EXTRAIT À LIRE:
===============

Comment le pouvoir détourne l’attention de l’opposition
Par Fweley Diangitukwa, politiste
http://www.fweley.wordpress.com
À chaque crise majeure, il faut que le pouvoir détourne l’attention de l’opposition pour l’obliger à parler d’autre chose que de la crise en cours. Le pouvoir établi doit faire en sorte que l’opposition dépende totalement de lui et de son plan afin qu’elle ne soit pas maîtresse des enjeux futurs, c’est-à-dire qu’elle ne réfléchisse pas aux actions à mener. Pour cela, il faut la distraire continuellement en lui parlant de concertations nationales, de dialogue, de référendum, de gouvernement de cohésion nationale ou d’union nationale, de révision constitutionnelle, de décentralisation ou encore de réforme administrative, d’enrôlement des électeurs, etc. Autant de sujets polémiques qui divisent les opposants et qui permettent au pouvoir de gagner du temps. Il faut occuper l’esprit des opposants au régime par tout ce qui les éloigne de la conquête réelle du pouvoir. De tels débats les empêchent de s’intéresser à l’essentiel (la lutte pour le pouvoir) de sorte que lorsqu’ils se réveilleront, il leur sera trop tard pour s’organiser. C’est le principe de distraire pour régner qui vient renforcer celui de diviser pour régner.
L’initiative d’initier un dialogue (ou un dossier de lutte contre la corruption qui colle à ce régime comme la crotte d’un chien collée à la chaussure) doit être vue comme une volonté de distraire et de diviser l’opinion publique pour gagner du temps et arriver jusqu’à la fin du mandat sans dégât. Cette idée s’inscrit dans l’intention d’étouffer toute révolte populaire en suscitant quelque espoir. Il faut toujours faire croire à une ouverture là où il y a une fermeture totale. En politique, un bon stratège doit chercher à surprendre son adversaire de manière non violente. C’est lorsqu’il rencontre une résistance féroce et une détermination de son adversaire qu’il opte, en dernière analyse, à recourir à l’épreuve de force, c’est-à-dire à la violence. Jamais avant. Il faut paraître dit Machiavel. Il ne faut pas oublier que la politique est un lieu de grande fourberie, seuls les esprits faibles et naïfs croient à la bonne foi des acteurs politiques.
Depuis la Seconde Guerre mondiale, les méthodes fortes ont reculé car elles ne font plus recette dans la politique interne. Seule la politique étrangère reste un terrain d’exercice de la violence.
Les hommes politiques fourbes savent qu’il suffit de créer les conditions d’un espoir pour que la vigueur de la contestation s’amoindrisse en faisant place au débat. Jetez-leur du riz, ils se querellent entre eux. Faites leur une proposition alléchante, ils détournent leur attention de l’essentiel. Il faut, à chaque étape, occuper l’esprit des opposants par de nouvelles idées alléchantes. Oui, il faut savoir entretenir l’espoir dans le but de durer au pouvoir.

===============

CONTENU DES DONNÉES:
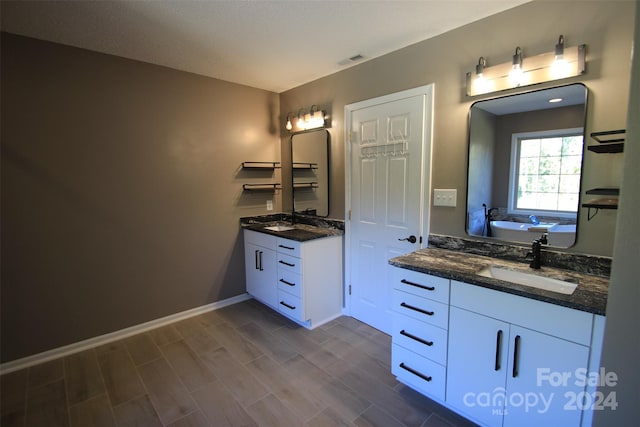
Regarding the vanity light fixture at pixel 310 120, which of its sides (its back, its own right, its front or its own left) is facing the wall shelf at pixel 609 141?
left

===============

CONSIGNES:
1. Mettez à jour le passage du texte sur le pouvoir et l'opposition qui s'ouvre sur les mots contenant « Les hommes politiques » et se termine par « durer au pouvoir. », en remplaçant « riz » par « pain ».
2. D'après le texte sur le pouvoir et l'opposition, depuis quand les méthodes fortes ont-elles reculé ?

CORRIGÉ DES EXERCICES:
1.
Les hommes politiques fourbes savent qu’il suffit de créer les conditions d’un espoir pour que la vigueur de la contestation s’amoindrisse en faisant place au débat. Jetez-leur du pain, ils se querellent entre eux. Faites leur une proposition alléchante, ils détournent leur attention de l’essentiel. Il faut, à chaque étape, occuper l’esprit des opposants par de nouvelles idées alléchantes. Oui, il faut savoir entretenir l’espoir dans le but de durer au pouvoir.

2. Depuis la Seconde Guerre mondiale.